In the debate, Mr Campbell-Savours said:
“Many farmers feared this was coming [and] contacted Labour candidates who reassured them, based on public commitments from the then shadow secretary of state for Defra, that APR would not be touched.
“I was one of those Labour candidates, and it’s for that reason I’ll be voting against the Budget resolution enabling these changes.”
His vote against the family farm tax was, therefore, absolutely in line with the platform he stood for election on. The Labour Party, however, is clearly not committed to electoral consistency and has punished him for his honesty by removing the whip which means he will sit as an independent MP for the foreseeable future.
Roughly 30 other Labour MPs, mostly from rural constituencies, abstained on the vote after a request from the National Farmers Union. This at least sent a message to the treasury and must have registered with Labour strategists. It may have a huge majority, but if the government is going to be in power for more than one term it will need to retain at least a proportion of the rural seats it won in 2024.
Those MPs who abstained on the inheritance tax vote and those who are becoming increasingly vocal on a range of rural issues are understandably worried about their future election prospects and are publicly highlighting their concern about Labour’s policy agenda in the countryside. The bad news for them is that there is a queue of government announcements in train that are only likely to add to their concerns.
We are expecting the government’s Animal Welfare Strategy, which is likely to include commitments to ban snaring, introduce new close seasons and remove species from the quarry list, imminently. The Home Office will also be launching a consultation on radical plans to restrict the ownership of shotguns in the next few weeks. Meanwhile, the government’s plans to ban trail hunting will also be out for consultation “early in the New Year”.
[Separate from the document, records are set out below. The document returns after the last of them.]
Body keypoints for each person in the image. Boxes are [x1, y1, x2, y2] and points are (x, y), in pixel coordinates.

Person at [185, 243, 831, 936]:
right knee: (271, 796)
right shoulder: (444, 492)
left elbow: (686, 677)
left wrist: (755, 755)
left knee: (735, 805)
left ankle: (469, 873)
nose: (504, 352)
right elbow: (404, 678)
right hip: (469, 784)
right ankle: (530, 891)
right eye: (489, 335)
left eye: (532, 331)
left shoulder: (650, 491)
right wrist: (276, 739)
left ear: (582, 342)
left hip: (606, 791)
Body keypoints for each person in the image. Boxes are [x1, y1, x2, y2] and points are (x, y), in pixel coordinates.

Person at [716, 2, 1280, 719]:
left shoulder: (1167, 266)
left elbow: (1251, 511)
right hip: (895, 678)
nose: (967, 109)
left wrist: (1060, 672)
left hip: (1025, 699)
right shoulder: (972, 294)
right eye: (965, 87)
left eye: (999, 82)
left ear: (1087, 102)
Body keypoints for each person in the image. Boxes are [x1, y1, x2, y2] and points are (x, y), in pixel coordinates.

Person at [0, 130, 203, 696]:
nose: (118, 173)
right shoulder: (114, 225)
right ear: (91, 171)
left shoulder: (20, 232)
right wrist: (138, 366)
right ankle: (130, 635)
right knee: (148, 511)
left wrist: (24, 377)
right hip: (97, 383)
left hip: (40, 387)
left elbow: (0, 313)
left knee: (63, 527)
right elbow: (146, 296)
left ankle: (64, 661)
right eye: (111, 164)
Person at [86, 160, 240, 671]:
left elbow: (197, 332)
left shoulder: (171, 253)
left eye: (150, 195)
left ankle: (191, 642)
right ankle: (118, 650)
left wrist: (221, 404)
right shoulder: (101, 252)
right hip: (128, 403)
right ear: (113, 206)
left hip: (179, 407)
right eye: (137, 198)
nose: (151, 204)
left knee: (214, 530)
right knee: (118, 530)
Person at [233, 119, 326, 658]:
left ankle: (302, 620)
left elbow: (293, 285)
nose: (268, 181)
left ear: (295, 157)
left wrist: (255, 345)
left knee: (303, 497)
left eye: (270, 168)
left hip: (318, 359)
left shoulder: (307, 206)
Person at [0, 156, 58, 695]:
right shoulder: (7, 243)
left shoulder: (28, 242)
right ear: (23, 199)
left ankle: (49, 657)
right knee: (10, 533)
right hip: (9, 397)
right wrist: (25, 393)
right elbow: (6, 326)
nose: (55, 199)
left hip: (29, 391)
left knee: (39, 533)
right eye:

This creates an almost perfect storm for rural Labour MPs as the government faces increasing criticism that it has launched a war on the countryside. The sad thing is that none of this is necessary. In opposition Labour made great efforts to woo the farming and wider rural community and largely neutralised historic concerns about the party's attitude to the countryside. The trust it built over years has been greatly diminished in the past 18 months, but there remains an opportunity to rebuild it over the rest of this parliament. That will not happen, however, if every item on Labour’s rural agenda is an attack on the countryside.